The following example method written in Smali can be used to print ``"Hello World"``
to the console:
.. code-block:: smali
:linenos:
.method public static main([Ljava/lang/String;)V
.registers 2
sget-object v0, Ljava/lang/System;->out:Ljava/lang/PrintStream;
const-string v1, "Hello World"
invoke-virtual {v0, v1}, Ljava/lang/PrintStream;->println(Ljava/lang/String;)V
return-void
.end method
explanation:
- Line 1:
In the first line we defined a method with name ``main`` that returns nothing
and takes a string array (``String[]``) as an argument.
- Line 2:
``.registers 2`` declares that the method will use 2 registers, so we can use
``v0`` and ``v1`` within the method.
- Line 4:
The instruction ``sget-object`` loads the ``PrintStream`` object named *out*
into the first register (``v0``).
- Line 6:
The instruction ``const-string`` defines a string variable that will be loaded
into the register ``v1``.
- Line 8:
With ``invoke-virtual`` we are calling the method *println* of the Java class
``PrintStream`` to print our string in register ``v1`` to the console.
- Line 10:
``return-void`` exits the method execution.
Annotations
-----------
The ``.annotation`` directive in Smali is used to define an annotation. The structure of this
directive is as follows:
.. code-block:: bnf
.[sub]annotation <visibility> <annotation_type>
[ <properties> ]
.end [sub]annotation
The annotation directive starts with the ``.annotation`` or ``.subannotation`` keyword followed
by the visibility and the type descriptor for the annotation.
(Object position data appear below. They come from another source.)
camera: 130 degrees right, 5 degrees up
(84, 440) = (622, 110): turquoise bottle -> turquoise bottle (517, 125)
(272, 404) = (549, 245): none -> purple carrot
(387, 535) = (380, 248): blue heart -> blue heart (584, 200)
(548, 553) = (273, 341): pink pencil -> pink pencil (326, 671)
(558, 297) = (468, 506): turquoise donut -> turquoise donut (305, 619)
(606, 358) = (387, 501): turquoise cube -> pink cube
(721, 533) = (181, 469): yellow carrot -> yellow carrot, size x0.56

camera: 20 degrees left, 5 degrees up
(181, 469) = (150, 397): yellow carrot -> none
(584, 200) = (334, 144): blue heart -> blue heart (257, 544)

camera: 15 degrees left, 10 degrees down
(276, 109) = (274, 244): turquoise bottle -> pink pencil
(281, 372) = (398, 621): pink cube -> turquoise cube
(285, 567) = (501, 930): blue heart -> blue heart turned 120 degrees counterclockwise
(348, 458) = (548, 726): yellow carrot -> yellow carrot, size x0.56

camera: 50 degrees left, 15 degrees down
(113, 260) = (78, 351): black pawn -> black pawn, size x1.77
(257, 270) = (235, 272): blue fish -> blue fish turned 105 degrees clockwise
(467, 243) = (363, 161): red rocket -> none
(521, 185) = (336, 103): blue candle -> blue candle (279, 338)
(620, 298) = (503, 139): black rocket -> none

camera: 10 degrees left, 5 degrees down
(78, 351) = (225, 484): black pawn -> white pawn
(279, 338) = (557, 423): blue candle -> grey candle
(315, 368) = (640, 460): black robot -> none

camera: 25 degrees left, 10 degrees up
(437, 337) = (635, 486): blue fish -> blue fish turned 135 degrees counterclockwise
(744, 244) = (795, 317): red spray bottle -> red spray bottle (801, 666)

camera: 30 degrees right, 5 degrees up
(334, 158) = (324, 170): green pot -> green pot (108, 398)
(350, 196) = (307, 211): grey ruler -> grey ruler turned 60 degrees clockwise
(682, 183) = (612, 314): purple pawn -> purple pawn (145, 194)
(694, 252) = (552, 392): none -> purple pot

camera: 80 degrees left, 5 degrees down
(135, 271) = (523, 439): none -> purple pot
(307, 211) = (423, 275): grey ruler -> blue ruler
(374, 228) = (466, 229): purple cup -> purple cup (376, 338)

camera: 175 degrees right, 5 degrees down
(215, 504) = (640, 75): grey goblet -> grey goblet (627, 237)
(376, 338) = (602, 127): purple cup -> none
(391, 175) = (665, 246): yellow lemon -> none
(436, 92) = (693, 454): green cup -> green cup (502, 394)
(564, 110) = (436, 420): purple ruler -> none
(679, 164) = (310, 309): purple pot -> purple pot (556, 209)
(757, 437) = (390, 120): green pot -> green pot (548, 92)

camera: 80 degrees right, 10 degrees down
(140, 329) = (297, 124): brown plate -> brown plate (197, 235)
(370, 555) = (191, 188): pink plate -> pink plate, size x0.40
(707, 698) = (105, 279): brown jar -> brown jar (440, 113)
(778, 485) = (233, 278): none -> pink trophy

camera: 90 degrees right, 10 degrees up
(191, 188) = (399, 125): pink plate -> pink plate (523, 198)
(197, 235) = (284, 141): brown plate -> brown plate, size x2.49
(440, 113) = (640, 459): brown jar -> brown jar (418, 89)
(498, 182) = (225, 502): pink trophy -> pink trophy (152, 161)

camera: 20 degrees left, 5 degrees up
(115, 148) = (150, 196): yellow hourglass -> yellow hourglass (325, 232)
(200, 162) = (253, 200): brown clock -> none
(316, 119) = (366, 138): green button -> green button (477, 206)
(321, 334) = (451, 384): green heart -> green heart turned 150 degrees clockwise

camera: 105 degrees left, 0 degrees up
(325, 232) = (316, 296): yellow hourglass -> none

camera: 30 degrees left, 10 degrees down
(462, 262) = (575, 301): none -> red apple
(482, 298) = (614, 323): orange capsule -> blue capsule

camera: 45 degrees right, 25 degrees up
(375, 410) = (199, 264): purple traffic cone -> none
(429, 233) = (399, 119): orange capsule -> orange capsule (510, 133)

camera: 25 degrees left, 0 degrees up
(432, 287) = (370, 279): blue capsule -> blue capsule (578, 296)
There are three possible values
for the annotation's visibility:
- ``runtime``: The annotation is visible at runtime and can be queried using reflection.
- ``system``: The annotation is a system annotation and is not visible to the user.
- ``build``: Another system annotation that indicates special treating of the annotated value.
After the visibility and annotation type descriptor, the properties are defined. These are
key-value pairs, where the key is the property's name and the value is the property's value. The
properties are defined using the syntax ``key = value``. It is possible to define multiple
properties on separate lines within one annotation directive.
Finally, the annotation directive is closed using the ``.end annotation`` keyword. Here is an
example of an annotation directive in Smali:
.. code-block:: smali
:linenos:
.annotation runtime Lcom/example/MyAnnotation;
name = "John Doe"
age = .subannotation runtime Lcom/example/Age;
value = 30
.end subannotation
.end annotation
The sample defines an annotation named ``MyAnnotation`` with two properties: *name* and *age*.
The name property is a simple string and has a value of ``"John Doe"``, and the age property
is a sub-annotation with a value of 30. The ``runtime`` keyword specifies that the annotation
is visible at runtime of the application.